I have a little niece who was born a week after my accident, and we have been having a race to see who walks first. She won.
Florida (PRWEB) October 22, 2015
Jerrod Kerr, who was paralyzed from the waist down in a vehicle accident, recently rode his wheelchair into a South Florida rehab clinic. Thirty minutes later he walked to the front door, using new robotic technology.
A wearable exoskeleton, called ReWalk, it provides powered hip and knee motion to enable individuals with spinal cord injury to stand upright, walk, turn, and climb or descend stairs. It is the only FDA cleared exoskeleton for rehabilitation in the U.S.
The battery-powered system uses motors at the hip and knee joints to control movement using subtle changes in the user’s center of gravity. A forward tilt of the upper body is sensed by the system, which initiates the first step. Repeated body shifting generates a sequence of steps which mimics the natural gait of the legs, allowing normal walking speed.
“It was very strange at first trying to adapt to the system, especially since I had not been able to use my legs for more than a year,” Kerr said. “However, in less than an hour, I got the hang of it, and the more I used it, the more comfortable it felt.”
The Incidence of Spinal Cord Injuries (SCI)
Spinal cord injuries affect between four and five million Americans per year, and about 300,000 people in the U.S. are living with spinal cord injuries for the long term. According to the Reeve Foundation Paralysis Resource Center, nearly a third of all spinal cord injuries are caused by job-related accidents, a quarter are caused by vehicular accidents, and nearly 20% are caused by sporting/recreational accidents. But the really negative impact these injuries have is financial.

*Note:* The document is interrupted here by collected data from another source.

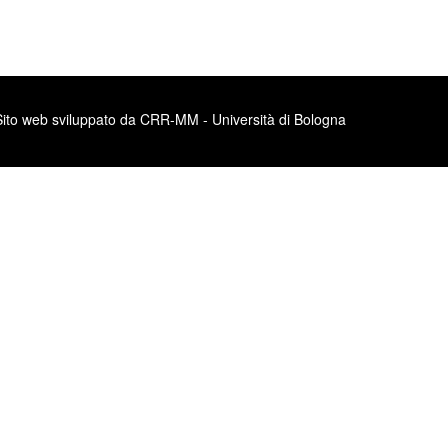
Sito web sviluppato da CRR-MM - Università di Bologna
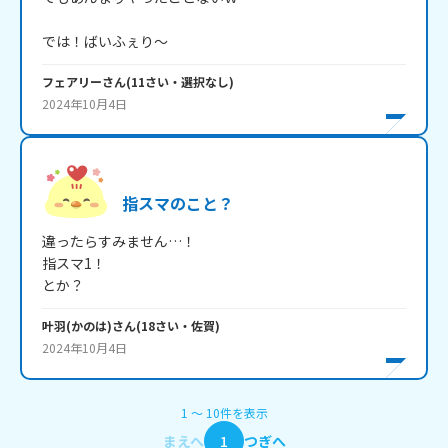
では！ばいふぇり～
フェアリー
さん
(
11
さい・
選択なし
)
2024年10月4日
指スマのこと？
違ったらすみません…！

指スマ1！

とか？
叶羽(かのは)
さん
(
18
さい・
佐賀
)
2024年10月4日
1
〜
10
件
を表示
まえへ
1
つぎへ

According to the University of Alabama National Spinal Cord Injury Statistical Center:
- Average yearly expenses can range from $228,566 to $775,567 in the first year.
- Estimated lifetime costs due to spinal cord injury can range from $681,843 to over $3 million for a 25 year old.
Studies have shown that this new technology will help paraplegics with overall health by reducing the risk of osteoporosis, improving bladder function, circulation and cardiovascular health, as well as giving them upright mobility.
Jerrod Kerr is not the typical person to use this new technology, because he was educated as a mechanical engineer, thus he knew the benefits of using the device. He also knew that if he had any hope of ever walking again on his own it was going to be a long, grueling journey. Prior to his accident he was a physical fitness buff and continues regular exercise routines at a non-profit exercise facility in Miami called iAM ABLE Fitness which strengthened his upper body and core.
Consistent with his willingness to help others, Jerrod is involved in developing a public service advertising campaign to help people with spinal cord injuries. “I have a little niece who was born a week after my accident, and we have been having a race to see who walks first. She won.”